- [EXERCISE PASSAGE]:
╭──

To the average person, the recent blow-up about Hugo Schwyzer’s feminist involvement has registered on the pop culture spectrum somewhere below what I had for breakfast. But, if you run in the Facebook and Twitter circles I run in, the drama seems to never cease. In a nutshell, a number of feminist blogs (and Facebook groups) have decided that, for a variety of reasons, he should be disqualified from discussing, advocating, writing, and teaching about feminism and women’s history. Read his thoughts on the subject here.

There’s a difference between pointing out structural inequality and discrimination and giving voice to personal pain, discomfort, or injustice.

I can write a paper about housing discrimination in Chicago, or the Civil Rights movement, or Gwendolyn Brooks, or explore the political, sociological, cultural histories of race and racial discrimination. I can’t, however, write about the experience of being discriminated against for being black, nor can I claim to understand the implications of such an experience.

I would be wary of any male feminists who began sentences with phrases like:

Women feel like…

Women should feel like…

Women think that…

Women act like….

I would find such overgeneralization and presumption offensive and belittling, regardless of the intentions of the speaker. That is not, nor has ever been, the attitude I have read in Hugo’s writings at Jezebel and the Good Men Project. That some feminists are suggesting that Hugo’s gender, complicated history with addiction, or what they perceive as self-aggrandizing style disqualifies him from the conversation does not jibe well with what I want from feminist discourse.

╰──

- [EXERCISE A]:
In the passage about Hugo Schwyzer, condense the paragraph beginning "I can write a paper about housing discrimination" into one shorter sentence that keeps its main facts.
- [EXERCISE B]:
From the passage about Hugo Schwyzer, copy word for word the stretch from "Women feel like…" up to and including "from feminist discourse.".

- [AVAILABLE DATA]:
╭──

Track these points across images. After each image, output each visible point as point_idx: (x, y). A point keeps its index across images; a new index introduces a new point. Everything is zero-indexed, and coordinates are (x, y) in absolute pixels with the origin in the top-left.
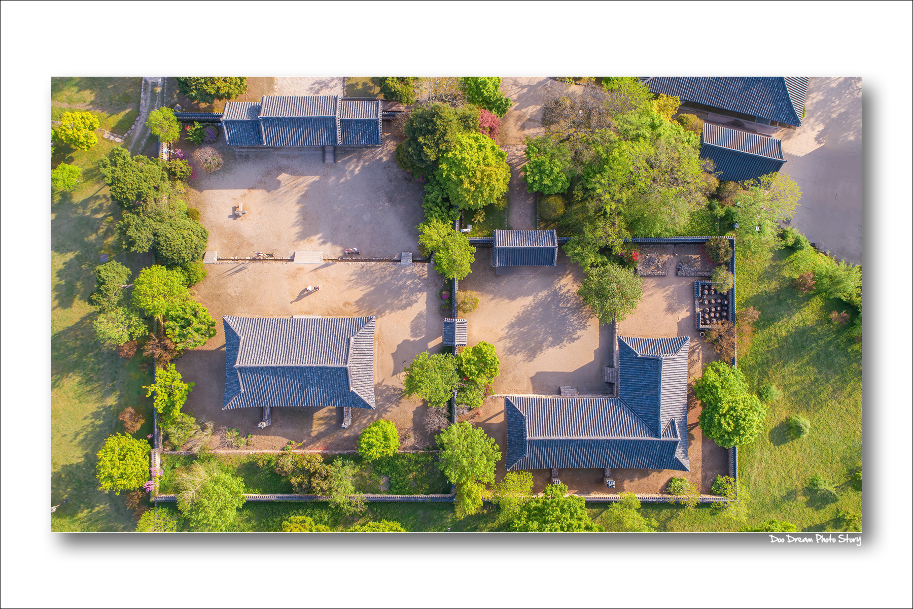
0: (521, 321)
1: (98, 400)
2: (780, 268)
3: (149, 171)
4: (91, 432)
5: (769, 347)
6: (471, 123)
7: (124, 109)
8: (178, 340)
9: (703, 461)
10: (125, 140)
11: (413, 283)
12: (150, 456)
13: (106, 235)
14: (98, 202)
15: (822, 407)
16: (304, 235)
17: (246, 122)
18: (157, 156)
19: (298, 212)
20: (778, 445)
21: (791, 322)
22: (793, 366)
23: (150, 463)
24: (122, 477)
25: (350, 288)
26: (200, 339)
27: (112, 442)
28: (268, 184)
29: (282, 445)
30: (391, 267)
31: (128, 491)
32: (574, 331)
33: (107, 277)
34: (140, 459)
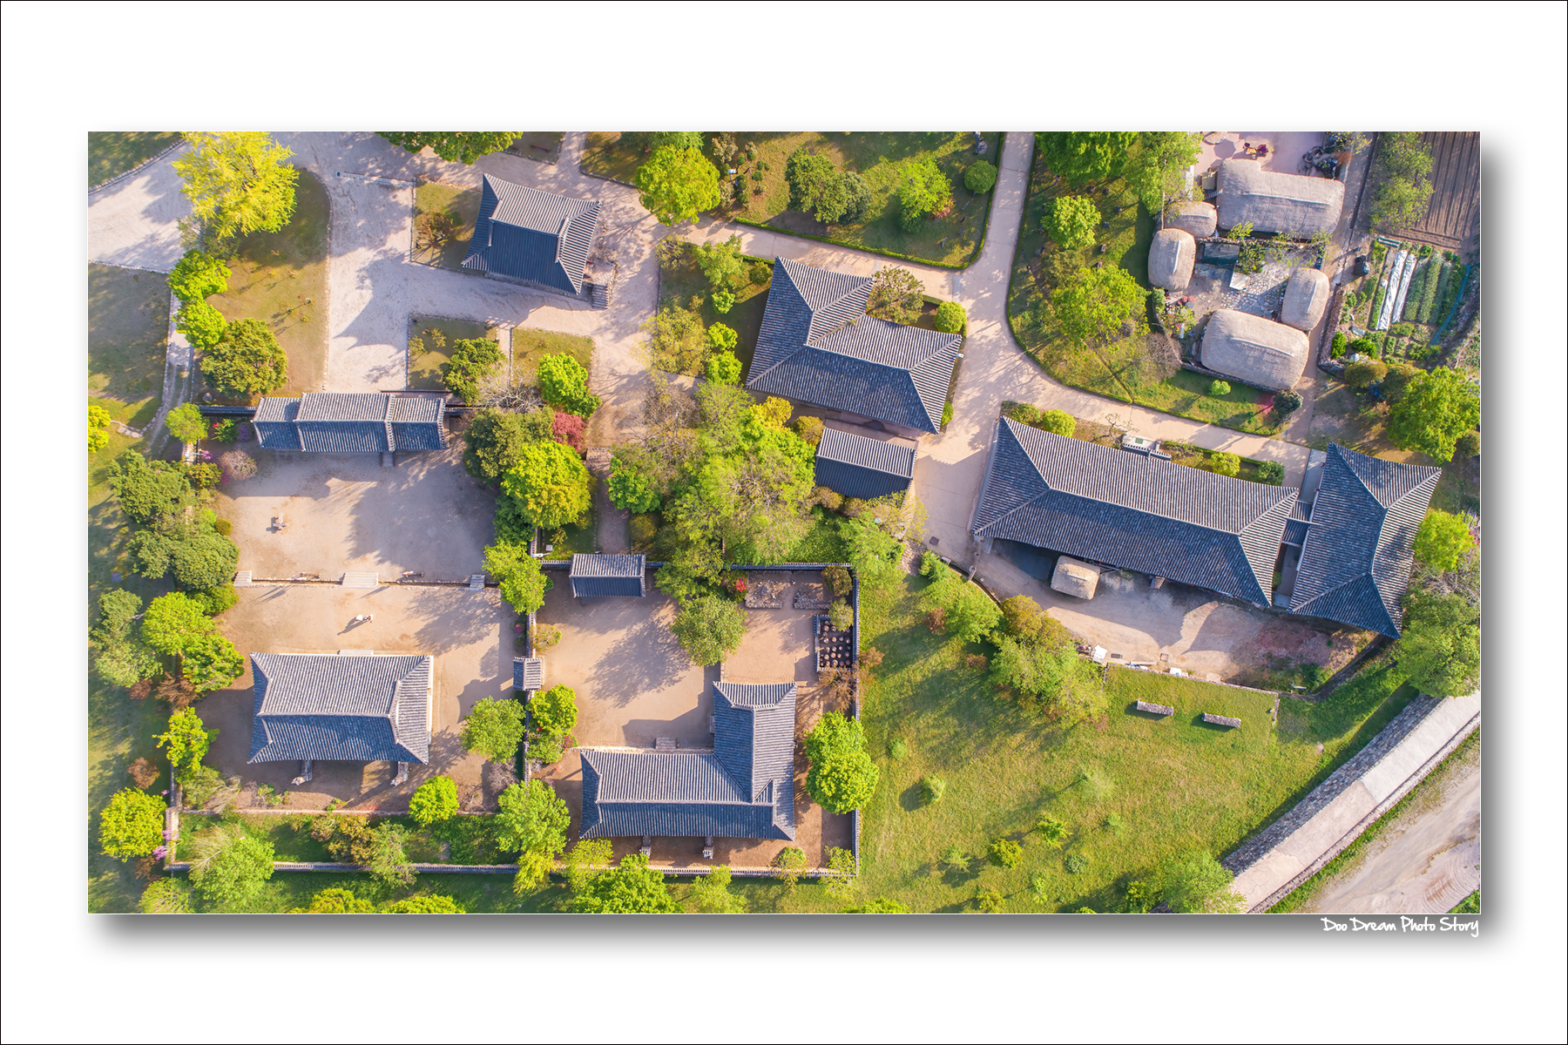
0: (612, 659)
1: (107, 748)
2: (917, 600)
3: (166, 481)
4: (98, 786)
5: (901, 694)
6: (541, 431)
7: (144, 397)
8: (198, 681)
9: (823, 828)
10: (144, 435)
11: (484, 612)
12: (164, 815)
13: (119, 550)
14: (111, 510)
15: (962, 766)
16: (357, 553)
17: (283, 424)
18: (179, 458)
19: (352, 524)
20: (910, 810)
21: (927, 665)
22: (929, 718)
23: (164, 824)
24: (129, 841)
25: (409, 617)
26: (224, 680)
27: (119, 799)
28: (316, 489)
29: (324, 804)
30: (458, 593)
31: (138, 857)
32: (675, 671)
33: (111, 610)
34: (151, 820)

╰──
╭──

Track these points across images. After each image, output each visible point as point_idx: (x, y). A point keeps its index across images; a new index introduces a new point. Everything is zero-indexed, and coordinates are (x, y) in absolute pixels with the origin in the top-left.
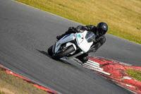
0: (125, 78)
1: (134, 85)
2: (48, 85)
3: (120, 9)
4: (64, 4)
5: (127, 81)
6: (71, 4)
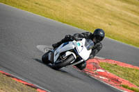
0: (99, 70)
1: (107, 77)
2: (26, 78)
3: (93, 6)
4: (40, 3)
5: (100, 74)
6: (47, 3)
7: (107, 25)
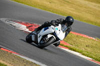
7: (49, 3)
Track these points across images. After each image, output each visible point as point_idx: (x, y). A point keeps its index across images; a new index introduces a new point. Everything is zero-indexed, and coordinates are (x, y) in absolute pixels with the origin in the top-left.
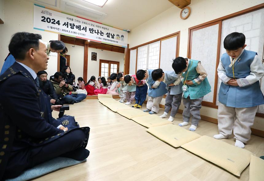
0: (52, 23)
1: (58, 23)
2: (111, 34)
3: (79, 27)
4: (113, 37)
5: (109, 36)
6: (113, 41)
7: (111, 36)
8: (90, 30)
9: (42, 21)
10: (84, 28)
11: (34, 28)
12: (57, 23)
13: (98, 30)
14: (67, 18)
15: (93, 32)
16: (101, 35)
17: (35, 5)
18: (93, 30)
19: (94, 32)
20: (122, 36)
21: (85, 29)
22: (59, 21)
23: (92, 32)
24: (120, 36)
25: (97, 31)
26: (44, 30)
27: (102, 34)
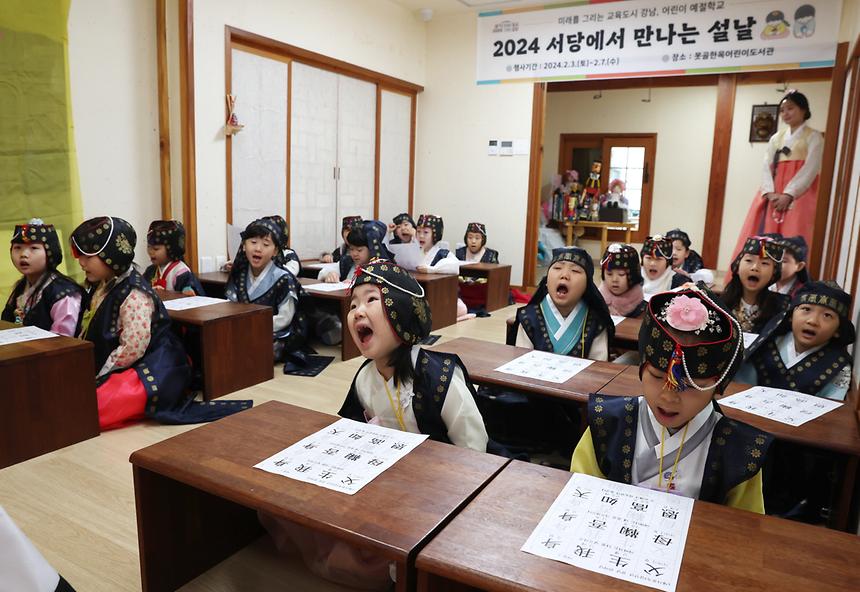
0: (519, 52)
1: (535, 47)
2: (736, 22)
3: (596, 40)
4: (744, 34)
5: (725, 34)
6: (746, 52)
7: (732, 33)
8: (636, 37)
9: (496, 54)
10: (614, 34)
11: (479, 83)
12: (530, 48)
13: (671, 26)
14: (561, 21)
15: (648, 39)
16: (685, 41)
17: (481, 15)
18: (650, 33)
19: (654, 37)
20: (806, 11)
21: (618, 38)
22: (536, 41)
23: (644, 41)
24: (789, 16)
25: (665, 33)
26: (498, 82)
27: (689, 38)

╰──

- [ANSWER AREA A]:
The writer can write about housing discrimination in Chicago, the Civil Rights movement, Gwendolyn Brooks, or the histories of race and racial discrimination, but cannot write about the experience of being discriminated against for being black or claim to understand what such an experience implies.

- [ANSWER AREA B]:
Women feel like…

Women should feel like…

Women think that…

Women act like….

I would find such overgeneralization and presumption offensive and belittling, regardless of the intentions of the speaker. That is not, nor has ever been, the attitude I have read in Hugo’s writings at Jezebel and the Good Men Project. That some feminists are suggesting that Hugo’s gender, complicated history with addiction, or what they perceive as self-aggrandizing style disqualifies him from the conversation does not jibe well with what I want from feminist discourse.